▶ **What you are asked to do**:
Print back every record below, exactly as it stands.

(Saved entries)
________________

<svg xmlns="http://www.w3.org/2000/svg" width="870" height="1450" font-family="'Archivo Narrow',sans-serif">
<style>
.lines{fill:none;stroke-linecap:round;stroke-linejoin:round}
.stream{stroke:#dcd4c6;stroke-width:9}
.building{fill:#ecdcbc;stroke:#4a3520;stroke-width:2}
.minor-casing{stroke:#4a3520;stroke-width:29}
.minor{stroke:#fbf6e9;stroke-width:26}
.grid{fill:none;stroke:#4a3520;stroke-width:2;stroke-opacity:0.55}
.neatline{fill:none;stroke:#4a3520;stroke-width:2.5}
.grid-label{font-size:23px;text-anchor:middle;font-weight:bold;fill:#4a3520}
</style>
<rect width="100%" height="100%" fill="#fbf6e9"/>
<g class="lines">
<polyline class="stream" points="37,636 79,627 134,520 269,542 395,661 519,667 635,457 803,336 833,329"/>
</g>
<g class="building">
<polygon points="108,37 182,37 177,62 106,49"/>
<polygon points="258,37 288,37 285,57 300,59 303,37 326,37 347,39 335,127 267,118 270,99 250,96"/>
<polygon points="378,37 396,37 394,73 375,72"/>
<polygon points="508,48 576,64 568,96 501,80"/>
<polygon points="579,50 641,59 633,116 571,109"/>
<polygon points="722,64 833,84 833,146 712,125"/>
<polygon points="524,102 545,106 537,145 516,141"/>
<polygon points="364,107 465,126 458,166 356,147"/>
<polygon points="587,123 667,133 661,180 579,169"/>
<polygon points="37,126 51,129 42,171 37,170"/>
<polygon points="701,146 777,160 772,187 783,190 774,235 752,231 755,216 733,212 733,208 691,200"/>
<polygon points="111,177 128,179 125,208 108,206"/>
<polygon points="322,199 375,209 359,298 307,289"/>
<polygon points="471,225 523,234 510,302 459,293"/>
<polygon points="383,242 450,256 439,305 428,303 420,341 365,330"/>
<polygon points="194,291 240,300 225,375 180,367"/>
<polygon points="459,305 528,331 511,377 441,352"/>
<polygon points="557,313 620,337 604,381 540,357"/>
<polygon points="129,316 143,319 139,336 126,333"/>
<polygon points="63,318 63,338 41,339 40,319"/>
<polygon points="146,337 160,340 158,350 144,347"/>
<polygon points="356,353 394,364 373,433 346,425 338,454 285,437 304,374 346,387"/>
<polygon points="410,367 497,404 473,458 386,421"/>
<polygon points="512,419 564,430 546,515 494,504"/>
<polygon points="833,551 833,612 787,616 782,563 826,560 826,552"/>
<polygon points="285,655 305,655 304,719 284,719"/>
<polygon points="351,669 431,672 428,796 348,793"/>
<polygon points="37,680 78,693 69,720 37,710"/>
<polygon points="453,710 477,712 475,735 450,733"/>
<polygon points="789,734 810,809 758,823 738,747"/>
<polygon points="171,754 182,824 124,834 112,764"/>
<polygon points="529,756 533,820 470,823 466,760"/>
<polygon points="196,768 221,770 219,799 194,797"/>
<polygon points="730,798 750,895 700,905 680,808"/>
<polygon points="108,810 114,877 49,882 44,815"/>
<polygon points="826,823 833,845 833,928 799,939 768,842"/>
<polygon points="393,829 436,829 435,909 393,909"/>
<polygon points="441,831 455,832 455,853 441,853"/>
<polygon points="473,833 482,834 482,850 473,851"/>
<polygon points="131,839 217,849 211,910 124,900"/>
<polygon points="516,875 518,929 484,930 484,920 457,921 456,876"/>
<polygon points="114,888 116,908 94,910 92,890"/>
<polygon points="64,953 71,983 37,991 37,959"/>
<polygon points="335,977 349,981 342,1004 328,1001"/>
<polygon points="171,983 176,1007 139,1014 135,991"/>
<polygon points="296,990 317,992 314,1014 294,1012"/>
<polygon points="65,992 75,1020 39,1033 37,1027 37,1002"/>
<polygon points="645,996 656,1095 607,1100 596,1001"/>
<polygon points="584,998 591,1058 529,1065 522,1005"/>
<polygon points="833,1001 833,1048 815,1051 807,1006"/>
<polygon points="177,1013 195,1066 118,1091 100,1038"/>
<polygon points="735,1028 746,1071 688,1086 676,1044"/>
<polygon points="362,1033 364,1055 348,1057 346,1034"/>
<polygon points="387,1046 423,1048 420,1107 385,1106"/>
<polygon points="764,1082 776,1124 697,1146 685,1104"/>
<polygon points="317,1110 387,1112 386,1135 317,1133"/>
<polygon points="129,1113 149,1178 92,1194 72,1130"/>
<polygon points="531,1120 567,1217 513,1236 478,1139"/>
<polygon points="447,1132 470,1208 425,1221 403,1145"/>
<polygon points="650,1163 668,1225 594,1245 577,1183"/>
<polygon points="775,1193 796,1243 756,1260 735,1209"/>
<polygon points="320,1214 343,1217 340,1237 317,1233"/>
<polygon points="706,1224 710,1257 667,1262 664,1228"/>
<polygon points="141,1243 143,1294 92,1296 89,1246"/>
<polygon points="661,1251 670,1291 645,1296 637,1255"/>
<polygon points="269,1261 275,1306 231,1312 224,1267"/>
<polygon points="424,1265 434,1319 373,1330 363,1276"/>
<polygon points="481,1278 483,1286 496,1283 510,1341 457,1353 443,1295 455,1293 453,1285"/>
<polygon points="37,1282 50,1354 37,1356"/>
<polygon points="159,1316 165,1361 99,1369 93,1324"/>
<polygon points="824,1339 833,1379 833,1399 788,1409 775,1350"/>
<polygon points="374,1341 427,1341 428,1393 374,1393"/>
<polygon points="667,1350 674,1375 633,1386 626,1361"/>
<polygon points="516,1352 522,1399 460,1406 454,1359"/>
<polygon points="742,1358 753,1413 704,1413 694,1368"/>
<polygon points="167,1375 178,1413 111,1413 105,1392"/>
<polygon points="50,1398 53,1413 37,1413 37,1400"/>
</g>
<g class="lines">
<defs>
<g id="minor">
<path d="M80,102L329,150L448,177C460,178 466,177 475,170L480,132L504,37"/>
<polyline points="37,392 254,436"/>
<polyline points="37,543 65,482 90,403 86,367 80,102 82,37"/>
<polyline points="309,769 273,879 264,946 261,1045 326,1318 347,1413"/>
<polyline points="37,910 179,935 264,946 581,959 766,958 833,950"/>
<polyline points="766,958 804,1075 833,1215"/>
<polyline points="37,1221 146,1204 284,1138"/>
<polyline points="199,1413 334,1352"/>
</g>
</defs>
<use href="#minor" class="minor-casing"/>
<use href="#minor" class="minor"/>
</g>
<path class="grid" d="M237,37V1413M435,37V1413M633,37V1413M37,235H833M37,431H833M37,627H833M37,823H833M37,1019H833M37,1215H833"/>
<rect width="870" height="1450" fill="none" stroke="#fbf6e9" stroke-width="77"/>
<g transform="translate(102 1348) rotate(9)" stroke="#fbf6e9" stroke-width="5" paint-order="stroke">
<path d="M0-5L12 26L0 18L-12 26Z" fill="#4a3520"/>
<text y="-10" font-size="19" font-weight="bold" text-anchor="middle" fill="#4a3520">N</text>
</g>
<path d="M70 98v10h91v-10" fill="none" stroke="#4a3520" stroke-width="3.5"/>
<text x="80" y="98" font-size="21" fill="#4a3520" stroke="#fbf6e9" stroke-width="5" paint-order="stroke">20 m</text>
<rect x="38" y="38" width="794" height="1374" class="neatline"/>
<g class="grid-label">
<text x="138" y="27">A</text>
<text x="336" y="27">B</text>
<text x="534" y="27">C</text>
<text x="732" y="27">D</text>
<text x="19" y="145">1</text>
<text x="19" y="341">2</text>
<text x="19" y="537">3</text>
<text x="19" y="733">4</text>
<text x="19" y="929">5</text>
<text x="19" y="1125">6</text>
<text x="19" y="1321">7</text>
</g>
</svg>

________________

▶ **Reply**:
<svg xmlns="http://www.w3.org/2000/svg" width="870" height="1450" font-family="'Archivo Narrow',sans-serif">
<style>
.lines{fill:none;stroke-linecap:round;stroke-linejoin:round}
.stream{stroke:#dcd4c6;stroke-width:9}
.building{fill:#ecdcbc;stroke:#4a3520;stroke-width:2}
.minor-casing{stroke:#4a3520;stroke-width:29}
.minor{stroke:#fbf6e9;stroke-width:26}
.grid{fill:none;stroke:#4a3520;stroke-width:2;stroke-opacity:0.55}
.neatline{fill:none;stroke:#4a3520;stroke-width:2.5}
.grid-label{font-size:23px;text-anchor:middle;font-weight:bold;fill:#4a3520}
</style>
<rect width="100%" height="100%" fill="#fbf6e9"/>
<g class="lines">
<polyline class="stream" points="37,636 79,627 134,520 269,542 395,661 519,667 635,457 803,336 833,329"/>
</g>
<g class="building">
<polygon points="108,37 182,37 177,62 106,49"/>
<polygon points="258,37 288,37 285,57 300,59 303,37 326,37 347,39 335,127 267,118 270,99 250,96"/>
<polygon points="378,37 396,37 394,73 375,72"/>
<polygon points="508,48 576,64 568,96 501,80"/>
<polygon points="579,50 641,59 633,116 571,109"/>
<polygon points="722,64 833,84 833,146 712,125"/>
<polygon points="524,102 545,106 537,145 516,141"/>
<polygon points="364,107 465,126 458,166 356,147"/>
<polygon points="587,123 667,133 661,180 579,169"/>
<polygon points="37,126 51,129 42,171 37,170"/>
<polygon points="701,146 777,160 772,187 783,190 774,235 752,231 755,216 733,212 733,208 691,200"/>
<polygon points="111,177 128,179 125,208 108,206"/>
<polygon points="322,199 375,209 359,298 307,289"/>
<polygon points="471,225 523,234 510,302 459,293"/>
<polygon points="383,242 450,256 439,305 428,303 420,341 365,330"/>
<polygon points="194,291 240,300 225,375 180,367"/>
<polygon points="459,305 528,331 511,377 441,352"/>
<polygon points="557,313 620,337 604,381 540,357"/>
<polygon points="129,316 143,319 139,336 126,333"/>
<polygon points="63,318 63,338 41,339 40,319"/>
<polygon points="146,337 160,340 158,350 144,347"/>
<polygon points="356,353 394,364 373,433 346,425 338,454 285,437 304,374 346,387"/>
<polygon points="410,367 497,404 473,458 386,421"/>
<polygon points="512,419 564,430 546,515 494,504"/>
<polygon points="833,551 833,612 787,616 782,563 826,560 826,552"/>
<polygon points="285,655 305,655 304,719 284,719"/>
<polygon points="351,669 431,672 428,796 348,793"/>
<polygon points="37,680 78,693 69,720 37,710"/>
<polygon points="453,710 477,712 475,735 450,733"/>
<polygon points="789,734 810,809 758,823 738,747"/>
<polygon points="171,754 182,824 124,834 112,764"/>
<polygon points="529,756 533,820 470,823 466,760"/>
<polygon points="196,768 221,770 219,799 194,797"/>
<polygon points="730,798 750,895 700,905 680,808"/>
<polygon points="108,810 114,877 49,882 44,815"/>
<polygon points="826,823 833,845 833,928 799,939 768,842"/>
<polygon points="393,829 436,829 435,909 393,909"/>
<polygon points="441,831 455,832 455,853 441,853"/>
<polygon points="473,833 482,834 482,850 473,851"/>
<polygon points="131,839 217,849 211,910 124,900"/>
<polygon points="516,875 518,929 484,930 484,920 457,921 456,876"/>
<polygon points="114,888 116,908 94,910 92,890"/>
<polygon points="64,953 71,983 37,991 37,959"/>
<polygon points="335,977 349,981 342,1004 328,1001"/>
<polygon points="171,983 176,1007 139,1014 135,991"/>
<polygon points="296,990 317,992 314,1014 294,1012"/>
<polygon points="65,992 75,1020 39,1033 37,1027 37,1002"/>
<polygon points="645,996 656,1095 607,1100 596,1001"/>
<polygon points="584,998 591,1058 529,1065 522,1005"/>
<polygon points="833,1001 833,1048 815,1051 807,1006"/>
<polygon points="177,1013 195,1066 118,1091 100,1038"/>
<polygon points="735,1028 746,1071 688,1086 676,1044"/>
<polygon points="362,1033 364,1055 348,1057 346,1034"/>
<polygon points="387,1046 423,1048 420,1107 385,1106"/>
<polygon points="764,1082 776,1124 697,1146 685,1104"/>
<polygon points="317,1110 387,1112 386,1135 317,1133"/>
<polygon points="129,1113 149,1178 92,1194 72,1130"/>
<polygon points="531,1120 567,1217 513,1236 478,1139"/>
<polygon points="447,1132 470,1208 425,1221 403,1145"/>
<polygon points="650,1163 668,1225 594,1245 577,1183"/>
<polygon points="775,1193 796,1243 756,1260 735,1209"/>
<polygon points="320,1214 343,1217 340,1237 317,1233"/>
<polygon points="706,1224 710,1257 667,1262 664,1228"/>
<polygon points="141,1243 143,1294 92,1296 89,1246"/>
<polygon points="661,1251 670,1291 645,1296 637,1255"/>
<polygon points="269,1261 275,1306 231,1312 224,1267"/>
<polygon points="424,1265 434,1319 373,1330 363,1276"/>
<polygon points="481,1278 483,1286 496,1283 510,1341 457,1353 443,1295 455,1293 453,1285"/>
<polygon points="37,1282 50,1354 37,1356"/>
<polygon points="159,1316 165,1361 99,1369 93,1324"/>
<polygon points="824,1339 833,1379 833,1399 788,1409 775,1350"/>
<polygon points="374,1341 427,1341 428,1393 374,1393"/>
<polygon points="667,1350 674,1375 633,1386 626,1361"/>
<polygon points="516,1352 522,1399 460,1406 454,1359"/>
<polygon points="742,1358 753,1413 704,1413 694,1368"/>
<polygon points="167,1375 178,1413 111,1413 105,1392"/>
<polygon points="50,1398 53,1413 37,1413 37,1400"/>
</g>
<g class="lines">
<defs>
<g id="minor">
<path d="M80,102L329,150L448,177C460,178 466,177 475,170L480,132L504,37"/>
<polyline points="37,392 254,436"/>
<polyline points="37,543 65,482 90,403 86,367 80,102 82,37"/>
<polyline points="309,769 273,879 264,946 261,1045 326,1318 347,1413"/>
<polyline points="37,910 179,935 264,946 581,959 766,958 833,950"/>
<polyline points="766,958 804,1075 833,1215"/>
<polyline points="37,1221 146,1204 284,1138"/>
<polyline points="199,1413 334,1352"/>
</g>
</defs>
<use href="#minor" class="minor-casing"/>
<use href="#minor" class="minor"/>
</g>
<path class="grid" d="M237,37V1413M435,37V1413M633,37V1413M37,235H833M37,431H833M37,627H833M37,823H833M37,1019H833M37,1215H833"/>
<rect width="870" height="1450" fill="none" stroke="#fbf6e9" stroke-width="77"/>
<g transform="translate(102 1348) rotate(9)" stroke="#fbf6e9" stroke-width="5" paint-order="stroke">
<path d="M0-5L12 26L0 18L-12 26Z" fill="#4a3520"/>
<text y="-10" font-size="19" font-weight="bold" text-anchor="middle" fill="#4a3520">N</text>
</g>
<path d="M70 98v10h91v-10" fill="none" stroke="#4a3520" stroke-width="3.5"/>
<text x="80" y="98" font-size="21" fill="#4a3520" stroke="#fbf6e9" stroke-width="5" paint-order="stroke">20 m</text>
<rect x="38" y="38" width="794" height="1374" class="neatline"/>
<g class="grid-label">
<text x="138" y="27">A</text>
<text x="336" y="27">B</text>
<text x="534" y="27">C</text>
<text x="732" y="27">D</text>
<text x="19" y="145">1</text>
<text x="19" y="341">2</text>
<text x="19" y="537">3</text>
<text x="19" y="733">4</text>
<text x="19" y="929">5</text>
<text x="19" y="1125">6</text>
<text x="19" y="1321">7</text>
</g>
</svg>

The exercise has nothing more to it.